Leah’s Points To Ponder:

  • The world is addicted to accomplishing, but being efficient and developing a relationship are mutually exclusive.
  • Mothers used to feel justified in sitting and doing nothing with their children but nowadays mothers feel they need to be “accomplishing” something simultaneously, due to the drive of being and doing more.
  • Masculine qualities have been glorified and our homes suffer as a result.
  • We need to stop and give our family our fullest selves and connect more.

 

Viewer Questions:

Penina: When I try and connect with my husband and share things that I would like to do with him, he gets defensive and says that I have it good in comparison to other husbands. What should I do?

Leah: That is often a sign that he is not feeling your gratitude enough. Shower him with approval and gratitude. Avoid complaining and shower him with appreciation. More tips to come.
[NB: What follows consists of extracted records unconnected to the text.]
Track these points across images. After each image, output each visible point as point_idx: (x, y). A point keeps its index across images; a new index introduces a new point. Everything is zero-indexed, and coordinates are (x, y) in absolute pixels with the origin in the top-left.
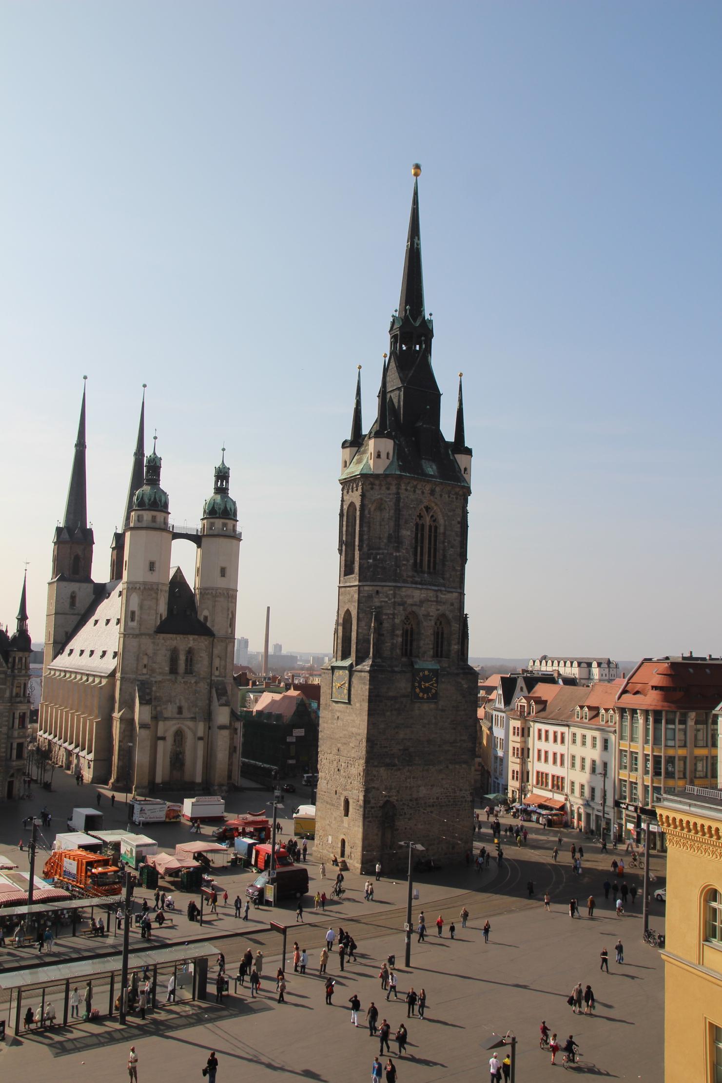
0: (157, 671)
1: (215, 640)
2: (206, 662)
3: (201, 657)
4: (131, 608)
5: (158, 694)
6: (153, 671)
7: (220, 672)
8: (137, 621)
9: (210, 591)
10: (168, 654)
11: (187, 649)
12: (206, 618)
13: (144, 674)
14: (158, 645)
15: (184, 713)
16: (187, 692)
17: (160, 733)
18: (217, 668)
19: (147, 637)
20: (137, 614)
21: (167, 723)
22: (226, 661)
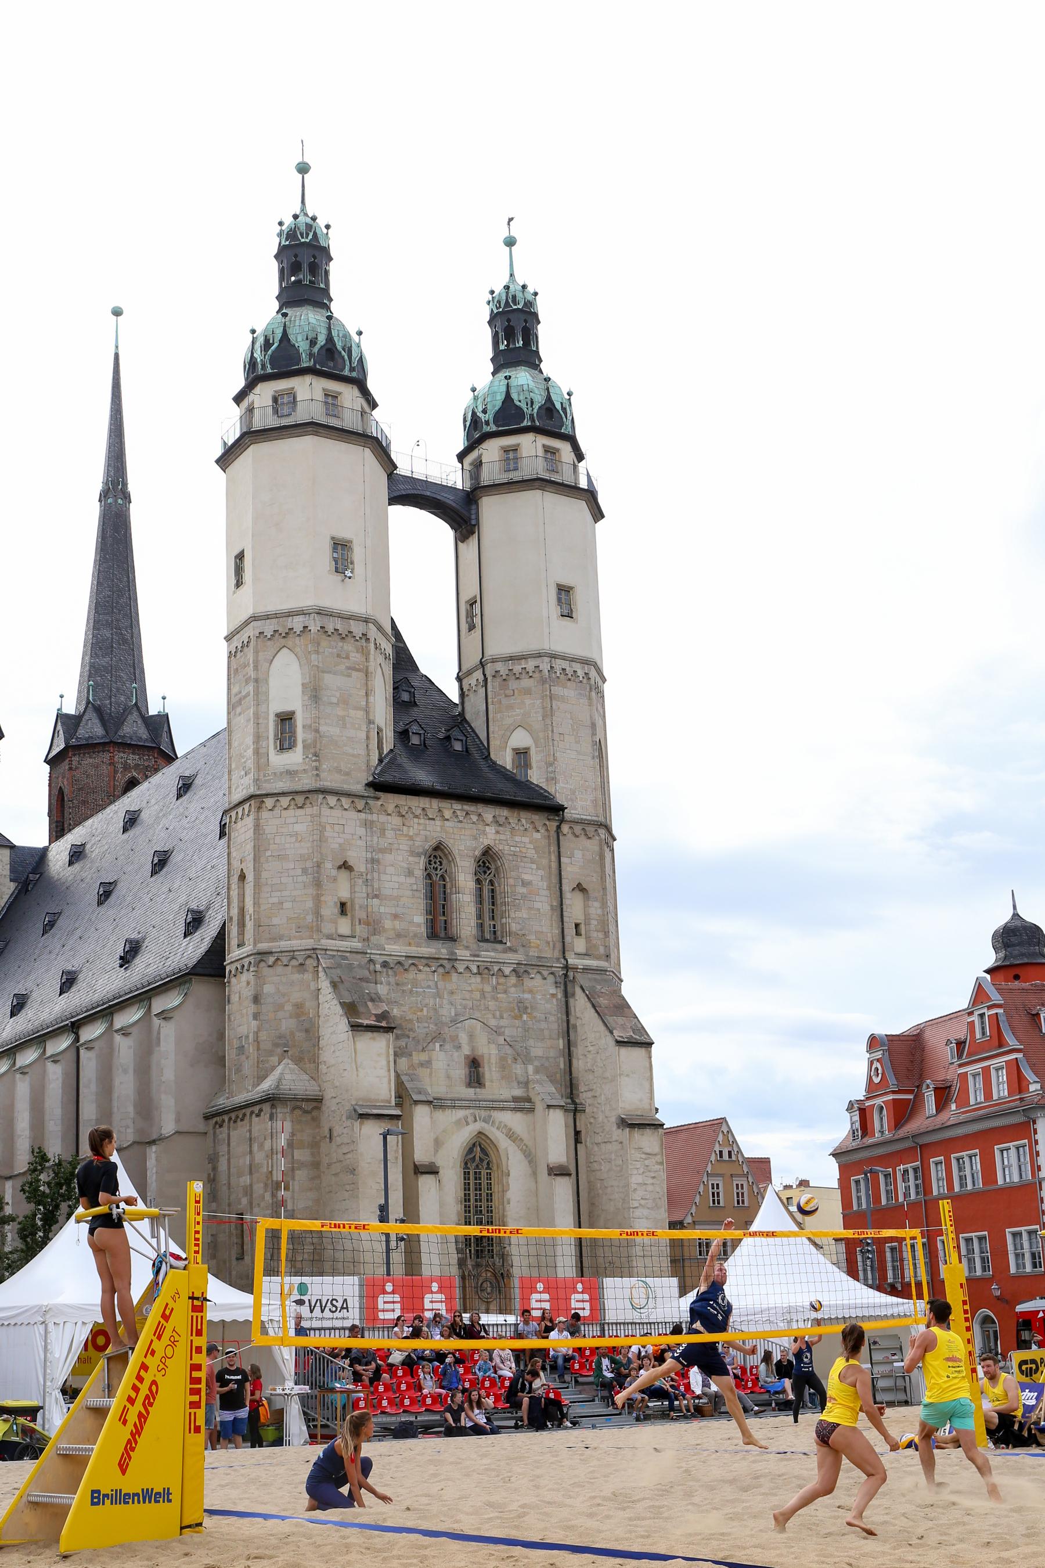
0: (388, 924)
1: (565, 828)
2: (543, 903)
3: (524, 884)
4: (277, 706)
6: (373, 925)
7: (588, 938)
8: (304, 747)
9: (531, 665)
11: (478, 853)
12: (522, 754)
13: (342, 937)
14: (383, 831)
15: (487, 1084)
16: (492, 1004)
17: (421, 1155)
18: (577, 926)
19: (346, 802)
20: (300, 721)
21: (439, 1115)
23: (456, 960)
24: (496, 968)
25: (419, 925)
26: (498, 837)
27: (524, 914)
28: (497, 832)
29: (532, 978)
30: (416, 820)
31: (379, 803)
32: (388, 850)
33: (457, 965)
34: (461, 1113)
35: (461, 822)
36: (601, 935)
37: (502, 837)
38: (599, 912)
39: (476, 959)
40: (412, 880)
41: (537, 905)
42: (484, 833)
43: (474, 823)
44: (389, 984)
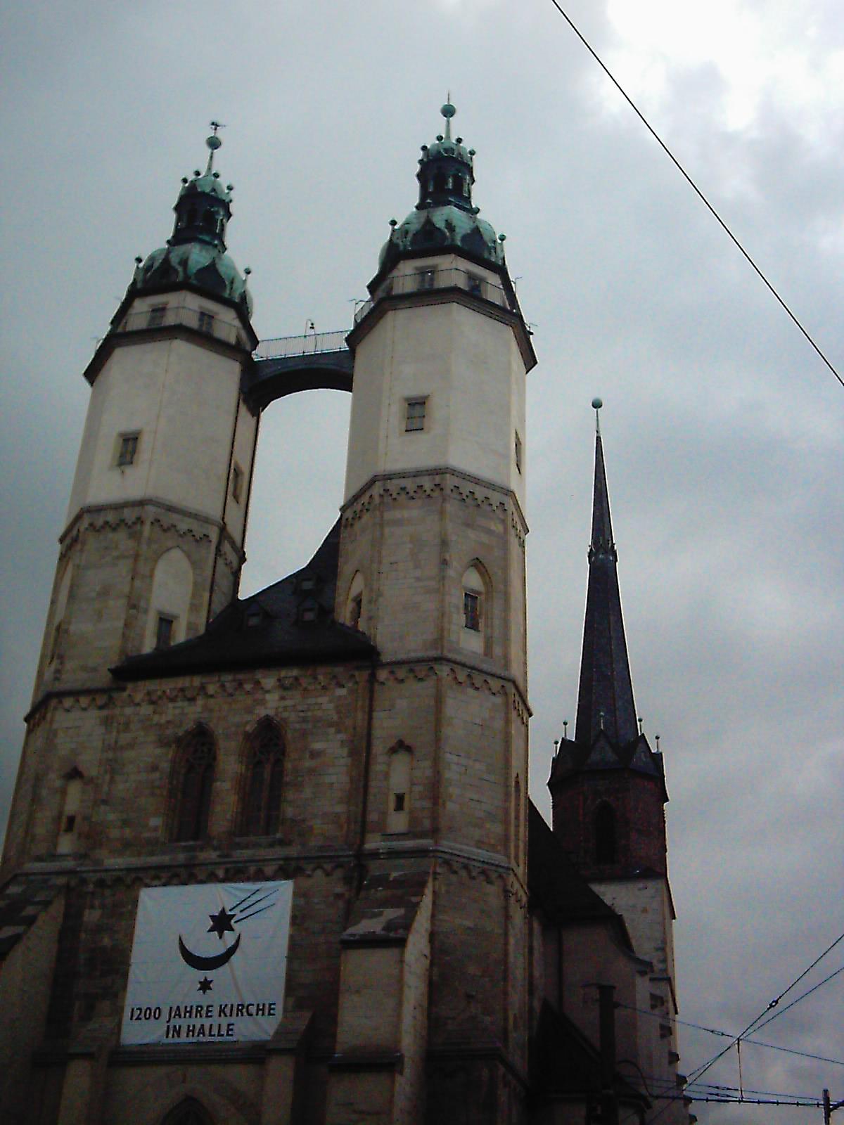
0: (115, 833)
1: (383, 675)
2: (338, 774)
3: (314, 755)
5: (106, 941)
6: (93, 837)
10: (165, 757)
18: (400, 799)
19: (84, 701)
22: (436, 762)
23: (195, 865)
24: (252, 869)
25: (156, 829)
26: (284, 703)
27: (307, 792)
28: (283, 698)
29: (309, 876)
30: (171, 705)
31: (125, 694)
32: (131, 746)
33: (196, 871)
34: (161, 1071)
35: (231, 695)
36: (427, 804)
37: (289, 703)
38: (429, 772)
39: (226, 860)
40: (157, 775)
41: (327, 779)
42: (263, 702)
43: (248, 693)
44: (103, 906)
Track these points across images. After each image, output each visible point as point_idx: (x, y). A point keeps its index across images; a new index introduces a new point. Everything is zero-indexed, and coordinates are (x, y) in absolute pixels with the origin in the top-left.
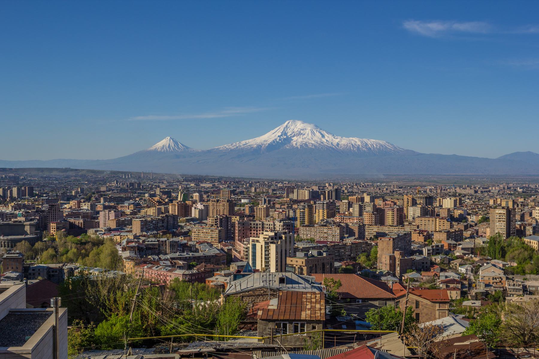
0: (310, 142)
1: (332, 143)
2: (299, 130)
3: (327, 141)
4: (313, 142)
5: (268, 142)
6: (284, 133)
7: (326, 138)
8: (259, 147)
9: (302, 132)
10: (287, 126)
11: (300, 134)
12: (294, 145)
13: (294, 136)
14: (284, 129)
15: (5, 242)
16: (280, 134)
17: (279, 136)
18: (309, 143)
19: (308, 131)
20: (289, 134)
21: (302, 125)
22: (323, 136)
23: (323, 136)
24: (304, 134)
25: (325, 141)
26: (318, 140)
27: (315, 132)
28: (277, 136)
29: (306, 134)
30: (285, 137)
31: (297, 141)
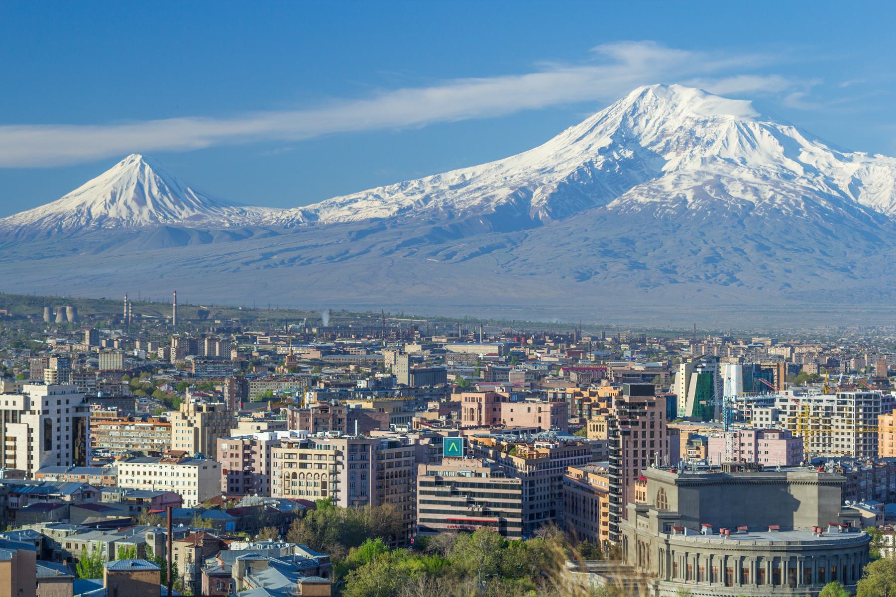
0: (735, 173)
1: (828, 181)
2: (689, 124)
3: (808, 168)
4: (748, 176)
5: (560, 177)
6: (624, 137)
7: (804, 157)
8: (521, 196)
9: (699, 131)
10: (635, 108)
11: (691, 139)
12: (669, 187)
13: (666, 150)
14: (625, 118)
15: (777, 560)
16: (606, 141)
17: (602, 151)
18: (731, 180)
19: (724, 128)
20: (644, 143)
21: (700, 102)
22: (792, 149)
23: (792, 149)
24: (710, 143)
25: (800, 171)
26: (772, 168)
27: (756, 132)
28: (595, 148)
29: (718, 144)
30: (629, 154)
31: (680, 177)
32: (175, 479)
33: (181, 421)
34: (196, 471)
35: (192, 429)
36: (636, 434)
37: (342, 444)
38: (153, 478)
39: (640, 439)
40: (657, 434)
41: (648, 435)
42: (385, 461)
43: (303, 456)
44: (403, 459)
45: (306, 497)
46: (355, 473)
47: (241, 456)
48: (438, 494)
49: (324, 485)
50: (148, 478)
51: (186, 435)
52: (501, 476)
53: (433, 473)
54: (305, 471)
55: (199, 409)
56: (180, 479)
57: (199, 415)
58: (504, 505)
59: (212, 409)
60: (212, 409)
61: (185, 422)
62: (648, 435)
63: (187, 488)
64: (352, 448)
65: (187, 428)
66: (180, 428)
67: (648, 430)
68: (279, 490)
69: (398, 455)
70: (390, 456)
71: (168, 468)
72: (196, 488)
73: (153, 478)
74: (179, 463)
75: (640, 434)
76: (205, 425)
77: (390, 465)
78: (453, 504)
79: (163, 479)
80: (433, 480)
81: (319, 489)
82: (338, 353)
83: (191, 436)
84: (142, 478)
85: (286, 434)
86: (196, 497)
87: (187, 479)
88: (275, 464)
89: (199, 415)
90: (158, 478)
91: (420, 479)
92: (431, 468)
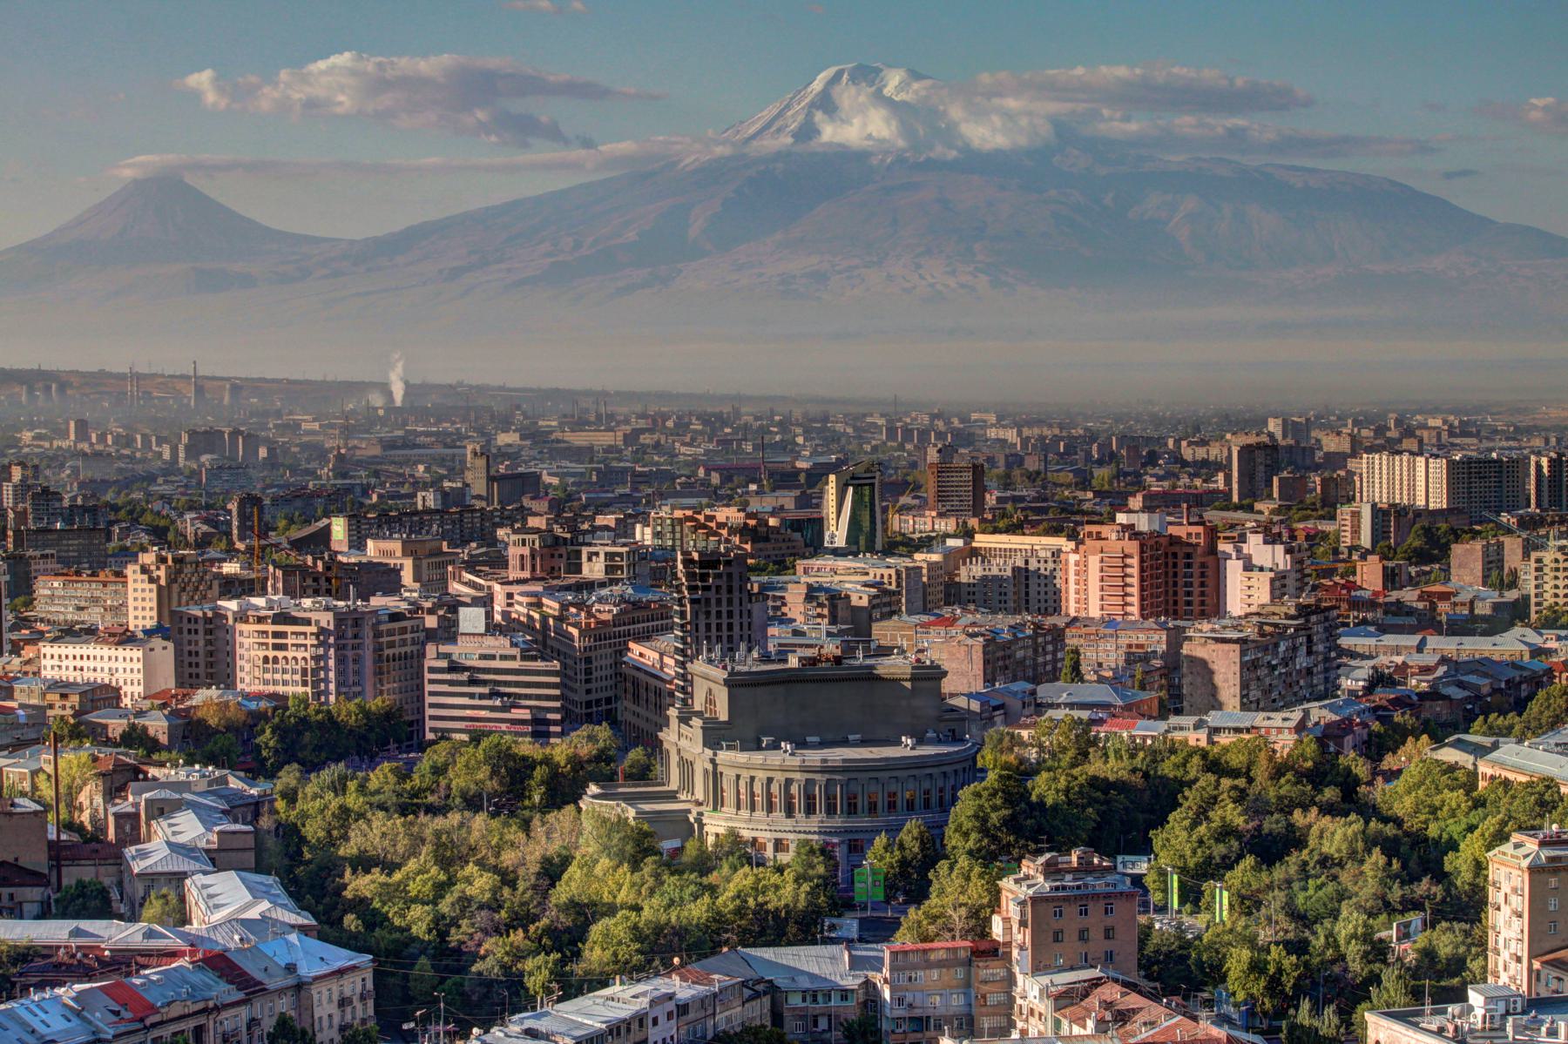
32: (113, 665)
33: (140, 577)
34: (140, 654)
35: (154, 586)
36: (708, 601)
37: (326, 620)
38: (85, 664)
39: (714, 610)
40: (736, 601)
41: (724, 603)
42: (385, 639)
43: (276, 635)
44: (408, 636)
45: (280, 689)
46: (345, 656)
47: (201, 632)
48: (451, 683)
49: (304, 672)
50: (79, 663)
51: (147, 595)
52: (534, 658)
53: (447, 656)
54: (280, 654)
55: (163, 560)
56: (120, 665)
57: (163, 567)
58: (538, 697)
59: (179, 561)
60: (179, 561)
61: (145, 577)
62: (724, 603)
63: (129, 676)
64: (340, 618)
65: (147, 586)
66: (140, 586)
67: (724, 596)
68: (247, 680)
69: (403, 631)
70: (391, 633)
71: (105, 651)
72: (141, 676)
73: (85, 664)
74: (119, 643)
75: (713, 601)
76: (171, 580)
77: (391, 645)
78: (472, 696)
79: (99, 665)
80: (444, 664)
81: (297, 677)
82: (405, 446)
83: (154, 595)
84: (71, 663)
85: (260, 601)
86: (141, 689)
87: (129, 666)
88: (242, 645)
89: (163, 567)
90: (92, 664)
91: (428, 663)
92: (443, 649)
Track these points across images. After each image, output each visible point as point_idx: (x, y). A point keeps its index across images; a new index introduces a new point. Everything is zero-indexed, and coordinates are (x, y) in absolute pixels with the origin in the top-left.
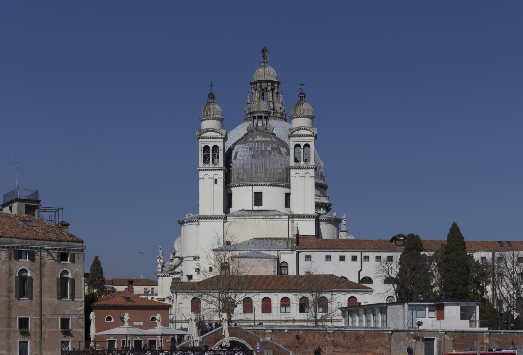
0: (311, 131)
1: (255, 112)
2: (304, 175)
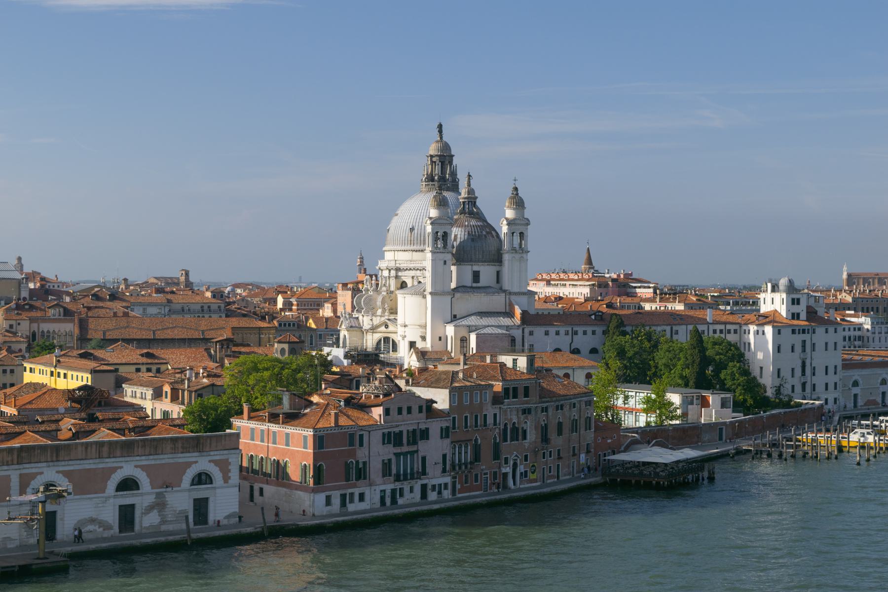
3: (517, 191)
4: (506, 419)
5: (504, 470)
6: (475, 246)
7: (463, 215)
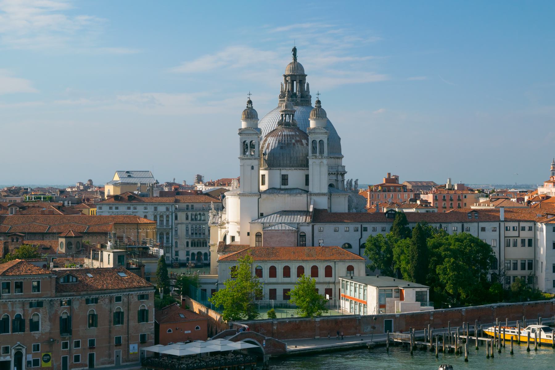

Ruchama: It’s busy season at work so my husband leaves at 6 AM and comes home at 10 PM and I literally never see him. Since this is just temporary, should I wait to connect to him and spend more time with him when he’s more physically available?

Leah: If you can take a nap and then spend time with him at 10pm when he gets home, that would be ideal. Leaving it to Shabbos or when his schedule changes is not going to be sustainable. Your relationship needs more connection than that, so figure out your logistics to be there for your husband whenever he is available.

Tamar: Unfortunately, due to some difficult life challenges my husband has become a good old grouch. It’s been so hard to connect to him when he’s just so unpleasant to interact with. Should I just hope this is a temporary phase he’ll come out from? What can I do when I know I can’t change him?

Leah: Grouchiness can be contagious. But there is ALWAYS something a wife can do to make things better, even by only 1%. When he is in a slightly better mood, you could talk to him- listen in at 12:51 to hear how to outsmart the grouchiness.

Rachel: How do I softly encourage my husband to seek couples counseling with me? Whenever I’ve brought it up he gets so upset and defensive of his behavior.

Leah: It is almost always hard to get a husband into therapy. The only thing I’ve found that works is if you go yourself to therapy and have your therapist help you come up with ways to get him there. Tune in at 17:30 to hear how to bypass his defenses and convince him to join you.

Bracha: I have a very intense job on top of taking care of the house and the children. I am so exhausted when my husband comes home and find myself getting annoyed at him that he needs me to talk to him and listen to him! What do I need to do to change my outlook? I don’t see myself being able to take something off my schedule/shoulders.

Leah: Your understanding that your number one job (more than anything else) is listening to and being there for your husband, is key. By doing this, you will see so much bracha in other areas of your life. This is guaranteed from the Torah. The example at timecode 21:37 will help you make a shift in your outlook!

 

Try This At Home:

One time this week, when you’re busy with other things, stop and completely focus on your husband.